Sorry Day protests removal of Aboriginal children

Protesters at Sorry Day in Melbourne. Photo: Ronny Kareni.

Aboriginal people and their supporters took to the streets on National Sorry Day on May 26 to protest against government departments taking Aboriginal children from their families. Actions took place in 15 towns and cities around the country.

The rally in Sydney was organised by Grandmothers Against Removals, Indigenous Social Justice Association and the Stop The Intervention Collective Sydney.

Sorry Day is commemorated on May 26 because that is the anniversary of the release of the Bringing Them Home report in 1997. The report revealed the horrors of the assimilation policy enacted against Aboriginal people and uncovered the extent of stolen generations of the past century.

Organisers of the rally said in a statement: “Bringing Them Home also sounded the alarm that an unacceptable number of Aboriginal children were still being removed by child welfare agencies. Driving these removals is the entrenched poverty faced by communities ...

“Since then, the number of our children being removed has exploded — from 2785 in 1997 to 13,914 last year. In NSW, 10% of Aboriginal children are in 'out of home care'. Across the country, it is almost 6% of Aboriginal children, more than 10 times the non-Indigenous rate, and the figure is rising every year.

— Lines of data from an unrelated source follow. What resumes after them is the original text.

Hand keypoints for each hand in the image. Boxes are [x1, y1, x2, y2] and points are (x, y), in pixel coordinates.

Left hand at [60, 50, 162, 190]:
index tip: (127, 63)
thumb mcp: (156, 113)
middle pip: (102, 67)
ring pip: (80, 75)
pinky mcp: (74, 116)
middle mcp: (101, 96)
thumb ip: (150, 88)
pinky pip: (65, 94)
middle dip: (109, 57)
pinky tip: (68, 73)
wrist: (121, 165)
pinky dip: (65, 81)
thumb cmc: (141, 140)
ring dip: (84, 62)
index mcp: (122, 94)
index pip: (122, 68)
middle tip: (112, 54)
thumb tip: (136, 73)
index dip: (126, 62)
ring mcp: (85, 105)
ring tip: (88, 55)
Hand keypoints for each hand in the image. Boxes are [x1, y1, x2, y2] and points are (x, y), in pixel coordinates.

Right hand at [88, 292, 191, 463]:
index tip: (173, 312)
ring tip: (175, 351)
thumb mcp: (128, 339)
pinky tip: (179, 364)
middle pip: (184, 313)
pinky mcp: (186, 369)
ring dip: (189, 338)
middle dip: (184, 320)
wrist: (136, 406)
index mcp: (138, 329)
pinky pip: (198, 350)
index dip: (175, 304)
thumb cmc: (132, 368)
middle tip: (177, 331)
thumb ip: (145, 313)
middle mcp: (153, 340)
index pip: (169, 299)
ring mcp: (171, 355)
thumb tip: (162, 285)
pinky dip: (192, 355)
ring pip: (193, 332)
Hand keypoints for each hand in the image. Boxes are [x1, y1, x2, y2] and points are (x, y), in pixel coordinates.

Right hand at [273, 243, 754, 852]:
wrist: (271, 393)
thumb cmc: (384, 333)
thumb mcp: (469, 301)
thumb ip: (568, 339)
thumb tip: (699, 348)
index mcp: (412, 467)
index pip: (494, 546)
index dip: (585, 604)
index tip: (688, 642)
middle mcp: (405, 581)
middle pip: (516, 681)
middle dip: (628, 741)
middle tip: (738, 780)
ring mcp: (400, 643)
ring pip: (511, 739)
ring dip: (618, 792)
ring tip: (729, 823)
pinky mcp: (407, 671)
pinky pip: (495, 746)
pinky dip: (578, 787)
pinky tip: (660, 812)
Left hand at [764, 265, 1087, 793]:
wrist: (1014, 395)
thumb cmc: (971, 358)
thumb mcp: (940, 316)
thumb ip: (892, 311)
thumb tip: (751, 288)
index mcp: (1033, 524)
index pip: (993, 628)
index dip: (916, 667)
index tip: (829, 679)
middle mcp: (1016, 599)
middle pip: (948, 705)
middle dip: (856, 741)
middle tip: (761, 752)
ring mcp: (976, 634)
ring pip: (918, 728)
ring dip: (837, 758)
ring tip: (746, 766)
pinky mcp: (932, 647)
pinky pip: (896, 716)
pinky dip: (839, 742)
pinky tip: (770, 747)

“Removals that are happening now are no different to those in the 20th century. Police are regularly sent with weapons to rip our children away. Mothers who fight back are jailed. Babies are taken from their mothers at birth. Some children in remote communities are placed on aircraft and flown hundreds, or even thousands of kilometres away from their families to be placed with non-Aboriginal carers.”

About 100 people rallied outside the Department of Family and Community Services in Sydney. Speakers were those who had suffered as children, or whose children had been taken from them.

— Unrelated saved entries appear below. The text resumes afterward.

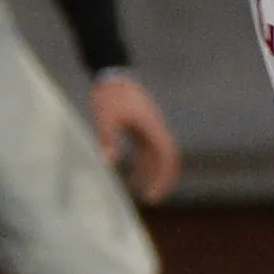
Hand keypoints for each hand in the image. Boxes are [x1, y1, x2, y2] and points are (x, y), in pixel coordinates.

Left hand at [91, 70, 180, 202]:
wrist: (110, 74)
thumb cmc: (109, 95)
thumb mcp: (105, 117)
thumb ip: (107, 139)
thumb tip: (108, 163)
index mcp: (152, 127)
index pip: (167, 156)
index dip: (164, 176)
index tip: (153, 194)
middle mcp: (155, 128)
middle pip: (166, 158)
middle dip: (162, 179)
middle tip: (152, 199)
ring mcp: (149, 128)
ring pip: (156, 156)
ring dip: (151, 173)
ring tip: (139, 192)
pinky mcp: (141, 127)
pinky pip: (146, 150)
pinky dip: (142, 165)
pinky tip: (130, 175)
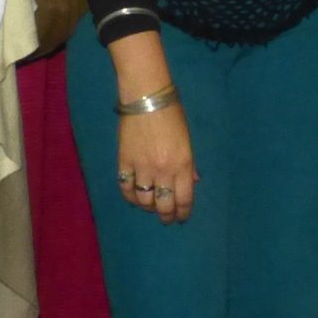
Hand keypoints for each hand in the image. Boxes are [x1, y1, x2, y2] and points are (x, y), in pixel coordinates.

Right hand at [117, 106, 197, 223]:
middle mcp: (163, 170)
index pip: (184, 198)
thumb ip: (189, 164)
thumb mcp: (187, 140)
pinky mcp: (124, 163)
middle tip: (166, 218)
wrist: (146, 98)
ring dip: (148, 207)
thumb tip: (192, 182)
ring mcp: (142, 168)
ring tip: (151, 207)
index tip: (182, 217)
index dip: (183, 212)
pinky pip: (126, 188)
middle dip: (166, 216)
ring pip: (144, 200)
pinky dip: (130, 197)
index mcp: (183, 164)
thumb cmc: (172, 115)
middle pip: (164, 204)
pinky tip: (134, 198)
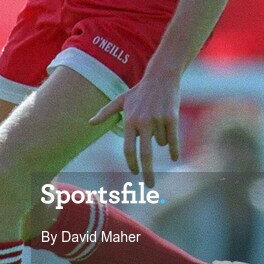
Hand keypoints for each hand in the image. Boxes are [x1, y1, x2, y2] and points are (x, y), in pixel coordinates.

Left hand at [89, 73, 180, 188]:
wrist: (161, 77)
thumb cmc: (139, 91)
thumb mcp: (121, 100)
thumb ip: (105, 113)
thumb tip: (90, 123)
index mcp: (130, 120)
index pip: (128, 149)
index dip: (132, 163)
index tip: (134, 172)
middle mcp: (143, 122)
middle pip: (145, 154)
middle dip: (147, 173)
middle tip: (149, 186)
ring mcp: (158, 120)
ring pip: (161, 143)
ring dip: (161, 138)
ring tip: (159, 120)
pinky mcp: (172, 118)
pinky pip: (173, 139)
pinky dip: (174, 149)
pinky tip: (174, 158)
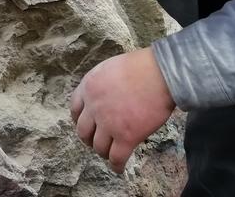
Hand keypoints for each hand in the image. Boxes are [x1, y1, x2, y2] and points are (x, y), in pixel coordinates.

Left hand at [69, 47, 175, 172]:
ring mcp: (108, 123)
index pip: (75, 108)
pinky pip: (116, 157)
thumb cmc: (141, 66)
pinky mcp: (126, 136)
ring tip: (110, 154)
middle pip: (83, 131)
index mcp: (88, 87)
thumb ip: (101, 83)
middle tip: (97, 141)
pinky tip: (119, 168)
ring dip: (103, 152)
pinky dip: (116, 165)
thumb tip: (105, 94)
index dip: (79, 119)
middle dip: (89, 138)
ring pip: (98, 147)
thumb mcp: (109, 68)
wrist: (159, 73)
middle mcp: (94, 106)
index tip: (86, 124)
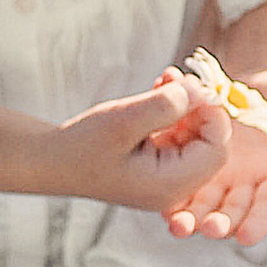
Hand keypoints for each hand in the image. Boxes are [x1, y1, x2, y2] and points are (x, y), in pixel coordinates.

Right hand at [55, 69, 233, 213]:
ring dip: (185, 106)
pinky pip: (177, 138)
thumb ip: (165, 106)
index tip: (194, 86)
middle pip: (209, 144)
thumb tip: (201, 91)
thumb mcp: (124, 119)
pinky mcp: (155, 168)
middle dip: (198, 107)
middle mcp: (173, 189)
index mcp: (170, 186)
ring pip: (194, 137)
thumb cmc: (81, 144)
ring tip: (164, 79)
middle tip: (177, 77)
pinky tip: (158, 92)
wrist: (50, 161)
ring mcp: (165, 180)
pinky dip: (172, 114)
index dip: (212, 114)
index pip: (216, 150)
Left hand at [161, 52, 266, 245]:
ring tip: (173, 223)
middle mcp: (247, 186)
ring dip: (186, 214)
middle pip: (231, 212)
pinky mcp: (192, 157)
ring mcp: (218, 175)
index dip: (260, 222)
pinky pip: (178, 169)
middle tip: (204, 229)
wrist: (259, 83)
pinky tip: (155, 183)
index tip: (247, 236)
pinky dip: (168, 174)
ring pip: (200, 201)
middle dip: (217, 224)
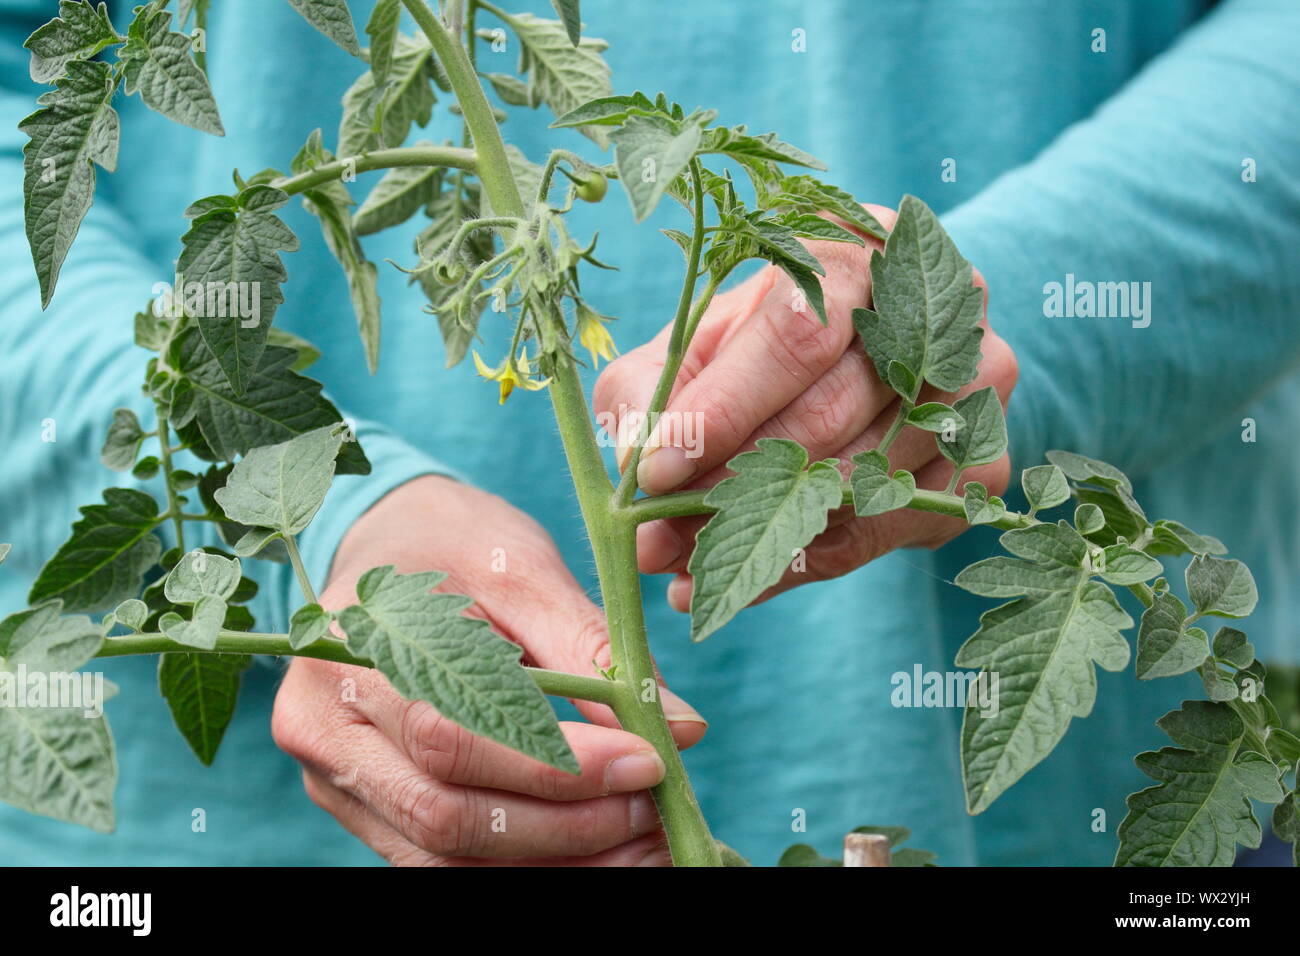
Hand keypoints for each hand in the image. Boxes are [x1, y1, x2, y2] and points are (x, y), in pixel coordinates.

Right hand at [271, 475, 705, 865]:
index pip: (454, 738)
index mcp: (352, 650)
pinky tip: (588, 849)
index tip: (648, 763)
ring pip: (442, 854)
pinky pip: (437, 858)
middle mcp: (325, 724)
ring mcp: (333, 773)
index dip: (557, 769)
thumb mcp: (524, 569)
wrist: (385, 543)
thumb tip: (680, 728)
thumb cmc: (455, 544)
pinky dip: (520, 863)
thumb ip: (592, 648)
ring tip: (637, 842)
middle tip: (652, 810)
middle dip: (564, 825)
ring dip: (550, 860)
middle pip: (445, 814)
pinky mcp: (357, 803)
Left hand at [594, 205, 1017, 609]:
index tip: (659, 470)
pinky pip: (898, 526)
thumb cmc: (748, 345)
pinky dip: (820, 557)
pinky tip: (760, 566)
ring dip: (769, 532)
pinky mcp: (988, 457)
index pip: (798, 332)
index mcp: (857, 245)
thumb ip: (652, 402)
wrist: (851, 357)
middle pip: (832, 415)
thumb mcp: (686, 351)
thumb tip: (636, 487)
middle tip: (659, 539)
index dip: (725, 410)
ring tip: (690, 560)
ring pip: (866, 480)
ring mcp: (979, 383)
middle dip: (733, 487)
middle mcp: (938, 304)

Uncle Albert chaired the rally and said: “This office came and removed my child. They call it a lucky country, but for native people, this country is very restricted. We are protesting because DoCS has been taking our children.”

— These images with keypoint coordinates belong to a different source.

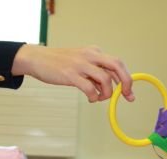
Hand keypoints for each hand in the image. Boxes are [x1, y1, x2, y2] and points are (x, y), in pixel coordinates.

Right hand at [12, 44, 134, 101]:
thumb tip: (111, 87)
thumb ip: (95, 72)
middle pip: (117, 65)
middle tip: (125, 96)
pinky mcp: (70, 74)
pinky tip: (90, 98)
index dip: (126, 78)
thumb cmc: (59, 63)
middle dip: (125, 82)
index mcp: (94, 52)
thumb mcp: (81, 62)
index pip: (117, 63)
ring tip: (99, 98)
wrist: (37, 59)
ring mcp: (80, 64)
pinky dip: (93, 96)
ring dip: (106, 93)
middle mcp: (90, 55)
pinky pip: (90, 88)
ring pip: (105, 79)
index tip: (129, 93)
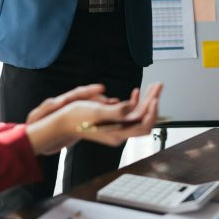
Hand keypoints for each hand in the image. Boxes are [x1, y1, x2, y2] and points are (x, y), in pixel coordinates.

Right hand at [26, 83, 162, 154]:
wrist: (61, 123)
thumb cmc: (75, 117)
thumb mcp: (96, 111)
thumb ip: (116, 111)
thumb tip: (132, 107)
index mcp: (118, 133)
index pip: (144, 126)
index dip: (152, 112)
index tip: (154, 97)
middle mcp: (121, 133)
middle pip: (145, 119)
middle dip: (153, 101)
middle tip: (158, 85)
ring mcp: (118, 129)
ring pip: (140, 115)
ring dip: (147, 100)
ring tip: (152, 86)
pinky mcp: (114, 123)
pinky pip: (131, 114)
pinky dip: (135, 103)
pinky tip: (135, 92)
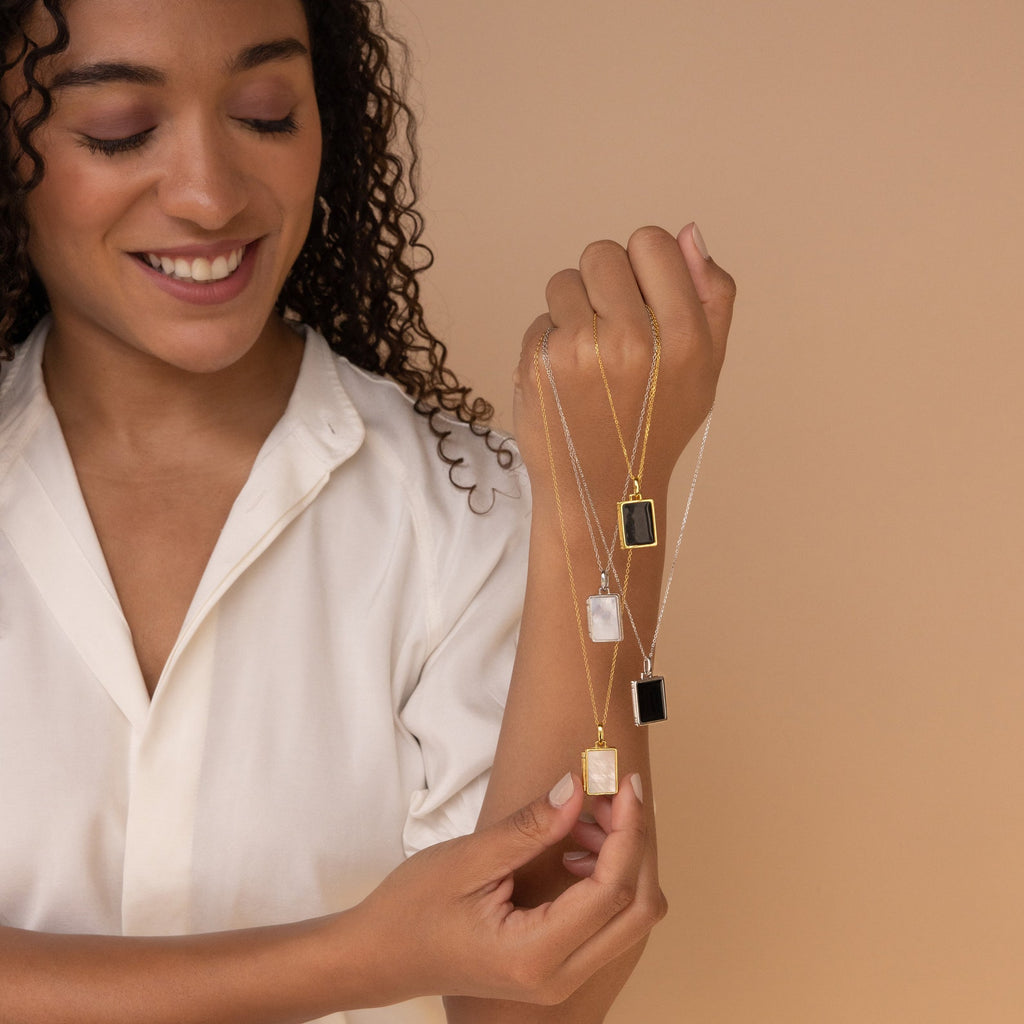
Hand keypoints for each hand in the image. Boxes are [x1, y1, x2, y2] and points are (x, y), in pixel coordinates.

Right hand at [353, 772, 663, 1006]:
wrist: (380, 957)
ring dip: (622, 862)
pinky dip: (606, 880)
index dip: (629, 830)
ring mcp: (561, 980)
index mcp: (535, 954)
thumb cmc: (412, 910)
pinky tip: (574, 849)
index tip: (626, 782)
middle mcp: (559, 978)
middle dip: (634, 845)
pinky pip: (607, 924)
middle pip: (638, 910)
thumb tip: (578, 787)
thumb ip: (530, 827)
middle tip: (610, 795)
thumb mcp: (469, 859)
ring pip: (629, 919)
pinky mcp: (557, 969)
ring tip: (585, 819)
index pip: (612, 890)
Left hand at [513, 223, 734, 505]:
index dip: (643, 265)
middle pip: (602, 253)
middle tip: (612, 328)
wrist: (604, 490)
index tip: (642, 299)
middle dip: (603, 282)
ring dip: (572, 309)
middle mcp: (632, 340)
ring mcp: (580, 351)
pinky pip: (540, 318)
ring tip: (589, 356)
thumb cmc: (657, 424)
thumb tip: (687, 232)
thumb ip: (712, 296)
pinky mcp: (538, 363)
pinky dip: (550, 341)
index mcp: (683, 337)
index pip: (652, 241)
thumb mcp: (706, 366)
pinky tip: (567, 379)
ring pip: (563, 280)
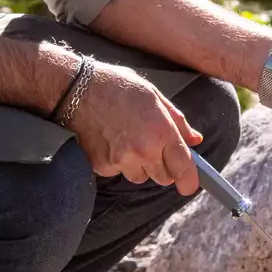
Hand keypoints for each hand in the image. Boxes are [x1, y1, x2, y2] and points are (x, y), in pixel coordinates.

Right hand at [65, 62, 203, 194]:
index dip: (189, 182)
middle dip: (161, 166)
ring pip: (139, 176)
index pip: (183, 169)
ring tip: (125, 139)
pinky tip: (108, 140)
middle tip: (150, 146)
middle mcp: (143, 150)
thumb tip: (195, 140)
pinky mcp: (102, 166)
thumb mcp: (153, 96)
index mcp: (161, 131)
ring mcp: (121, 161)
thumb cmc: (116, 86)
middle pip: (163, 178)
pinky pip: (117, 172)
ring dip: (137, 165)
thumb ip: (177, 121)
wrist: (76, 89)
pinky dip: (115, 162)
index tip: (189, 185)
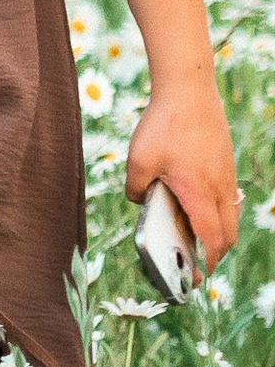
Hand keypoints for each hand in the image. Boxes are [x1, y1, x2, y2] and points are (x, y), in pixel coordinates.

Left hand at [126, 76, 240, 268]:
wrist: (189, 90)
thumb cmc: (164, 125)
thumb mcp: (138, 161)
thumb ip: (136, 190)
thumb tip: (140, 203)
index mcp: (200, 194)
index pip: (212, 240)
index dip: (207, 263)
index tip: (198, 276)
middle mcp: (220, 189)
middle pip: (227, 234)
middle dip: (215, 253)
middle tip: (195, 261)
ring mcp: (226, 176)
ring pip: (230, 216)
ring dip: (217, 231)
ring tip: (193, 235)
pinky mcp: (226, 164)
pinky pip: (227, 198)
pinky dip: (217, 211)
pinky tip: (196, 205)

NSW Greens MLC David Shoebridge told the rally: “This is a united day of action to bring people home, but also to put meat on the bones of the word sorry. Since the Bringing Them Home report there has been a nominal commitment that they would never do it again. But the stolen generation never stopped in 1997 when the report was released.

“From 1997 till now the number of Aboriginal kids put in state care has had a five-fold increase. They are removing kids at a greater rate than the peak of assimilation policy in the 40s, 50s. It's an indictment that I am the only MP here. No one else is willing to confront this.”

After the rally several Aboriginal activists occupied the Redfern block and established an Aboriginal tent embassy, demanding public housing for Aboriginal people be rebuilt in the area where it was torn down.